Threshold(13.5) was selected in such way: I took another 900 samples from the dataset and got the threshold from the [6, 15] range which gave the best F1 score.

Even if I take lower threshold based on your paper (e.g. 9.0), I still get low metrics: F1: 0.399 Accuracy: 0.536 AI Accuracy: 0.309 Human Accuracy: 0.762 TPR at 1.0% FPR: 0.3%

Is there something what I do wrong?

SilverSolver commented 1 month ago

Hello! Can you, please, send me a link to the particular data you use? I tried to find it in the "ghostbusters" repo, but wasn't sure what files did you mean. Maybe you mean something from https://github.com/vivek3141/ghostbuster-data/ ?
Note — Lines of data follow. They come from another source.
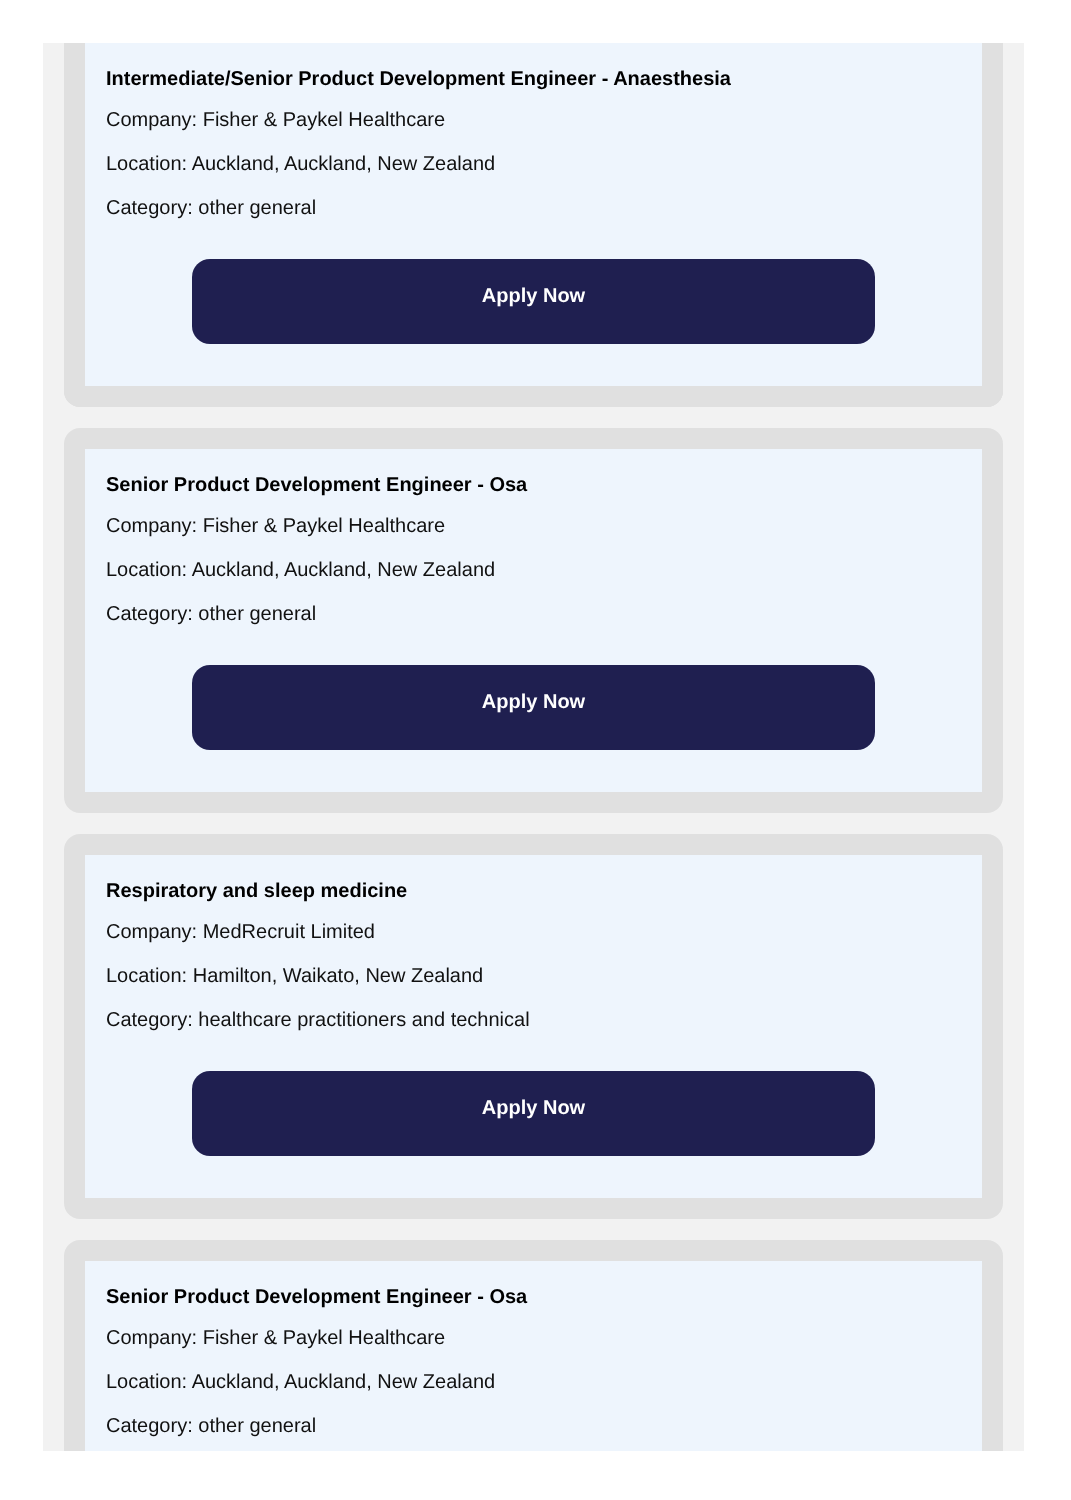Intermediate/Senior Product Development Engineer - Anaesthesia
Company: Fisher & Paykel Healthcare
Location: Auckland, Auckland, New Zealand
Category: other general
Apply Now
Senior Product Development Engineer - Osa
Company: Fisher & Paykel Healthcare
Location: Auckland, Auckland, New Zealand
Category: other general
Apply Now
Respiratory and sleep medicine
Company: MedRecruit Limited
Location: Hamilton, Waikato, New Zealand
Category: healthcare practitioners and technical
Apply Now
Senior Product Development Engineer - Osa
Company: Fisher & Paykel Healthcare
Location: Auckland, Auckland, New Zealand
Category: other general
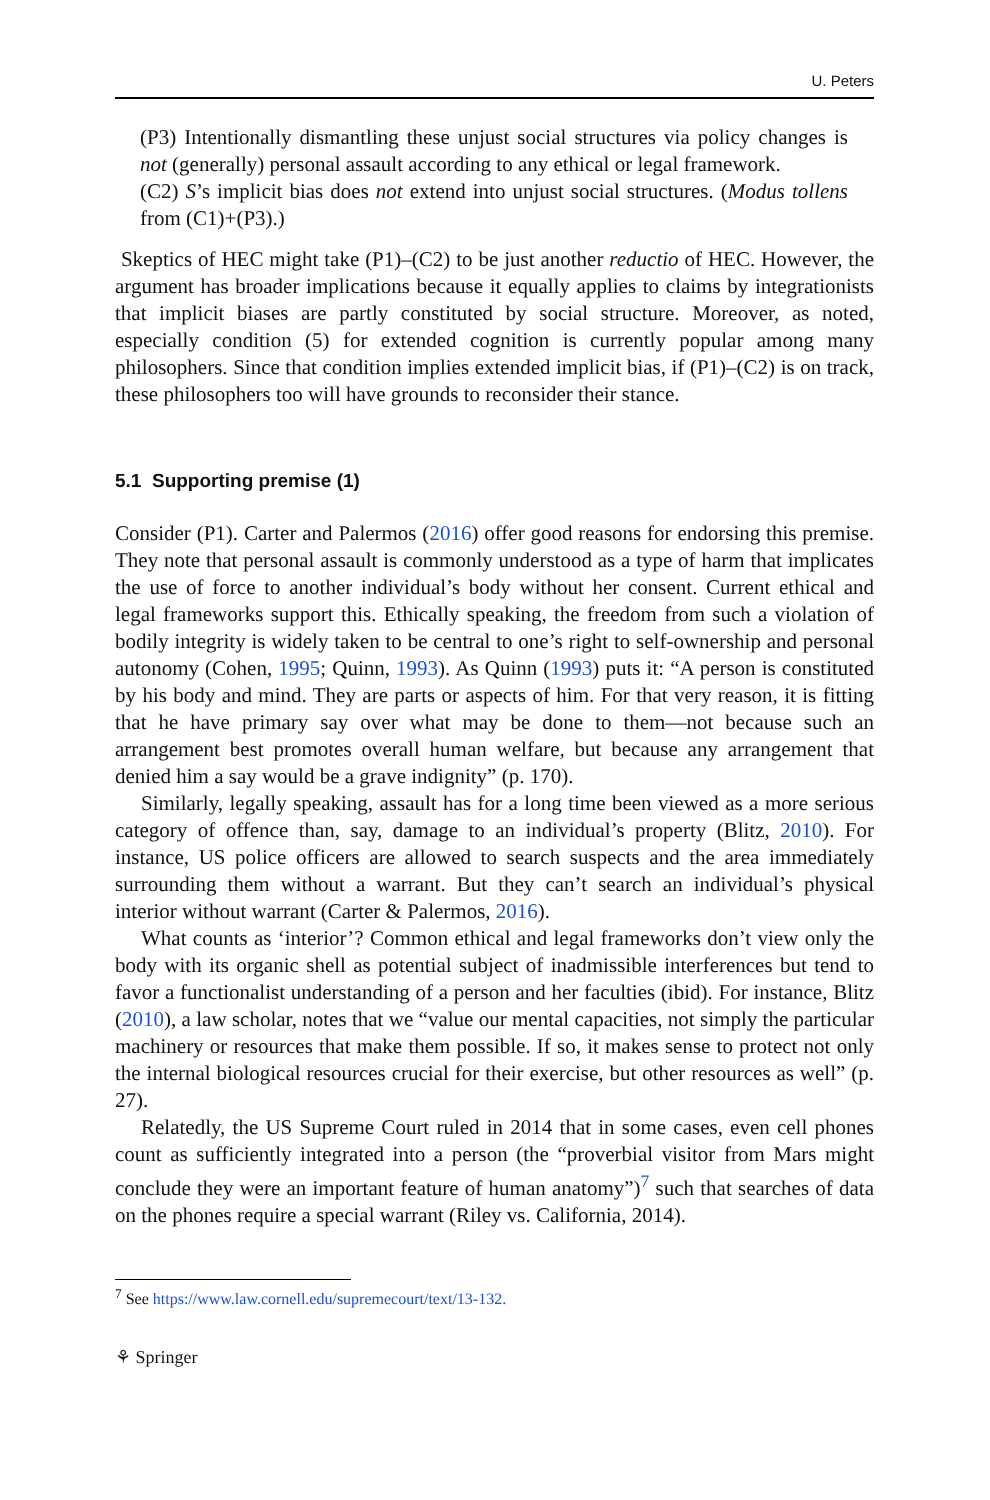U. Peters
(P3) Intentionally dismantling these unjust social structures via policy changes is not (generally) personal assault according to any ethical or legal framework.
(C2) S’s implicit bias does not extend into unjust social structures. (Modus tollens from (C1)+(P3).)
Skeptics of HEC might take (P1)–(C2) to be just another reductio of HEC. However, the argument has broader implications because it equally applies to claims by integrationists that implicit biases are partly constituted by social structure. Moreover, as noted, especially condition (5) for extended cognition is currently popular among many philosophers. Since that condition implies extended implicit bias, if (P1)–(C2) is on track, these philosophers too will have grounds to reconsider their stance.
5.1 Supporting premise (1)
Consider (P1). Carter and Palermos (2016) offer good reasons for endorsing this premise. They note that personal assault is commonly understood as a type of harm that implicates the use of force to another individual’s body without her consent. Current ethical and legal frameworks support this. Ethically speaking, the freedom from such a violation of bodily integrity is widely taken to be central to one’s right to self-ownership and personal autonomy (Cohen, 1995; Quinn, 1993). As Quinn (1993) puts it: “A person is constituted by his body and mind. They are parts or aspects of him. For that very reason, it is fitting that he have primary say over what may be done to them—not because such an arrangement best promotes overall human welfare, but because any arrangement that denied him a say would be a grave indignity” (p. 170).
Similarly, legally speaking, assault has for a long time been viewed as a more serious category of offence than, say, damage to an individual’s property (Blitz, 2010). For instance, US police officers are allowed to search suspects and the area immediately surrounding them without a warrant. But they can’t search an individual’s physical interior without warrant (Carter & Palermos, 2016).
What counts as ‘interior’? Common ethical and legal frameworks don’t view only the body with its organic shell as potential subject of inadmissible interferences but tend to favor a functionalist understanding of a person and her faculties (ibid). For instance, Blitz (2010), a law scholar, notes that we “value our mental capacities, not simply the particular machinery or resources that make them possible. If so, it makes sense to protect not only the internal biological resources crucial for their exercise, but other resources as well” (p. 27).
Relatedly, the US Supreme Court ruled in 2014 that in some cases, even cell phones count as sufficiently integrated into a person (the “proverbial visitor from Mars might conclude they were an important feature of human anatomy”)<sup>7</sup> such that searches of data on the phones require a special warrant (Riley vs. California, 2014).
<sup>7</sup> See https://www.law.cornell.edu/supremecourt/text/13-132.
⚘ Springer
Also, I can say from advance that if they used something generated by gpt-4 or gpt-4-o, it will likely NOT be detected by our method, even if applied correctly. :( We didn't manage to do anything about this. This seem to be the property of these new models. If the data was generated by gpt-3.5 or earlier, I can try to see what's exactly wrong.

sweetdream779 commented 1 month ago

As I understood from their paper, they used gpt-3.5-turbo model for generations. I uploaded the data that I used to google drive. Valid data link and test data link.

SilverSolver commented 1 day ago

As I understood from their paper, they used gpt-3.5-turbo model for generations. I uploaded the data that I used to google drive. Valid data link and test data link.

Thank you for a data links and sorry for a late response. I forgot about this issue due to a lot of work and remembered it only recently.

I made a test with this data and your code. I didn't find the problems in your code and manually checked phd on the examples in this dataset by myself, too. The difference between PH dimensions on human and ai subsets of the data are indeed too small to make a reasonable threshold-based classifier.

So it seems like you did everything correct, our threshold-based classifier simply doesn't work on this data.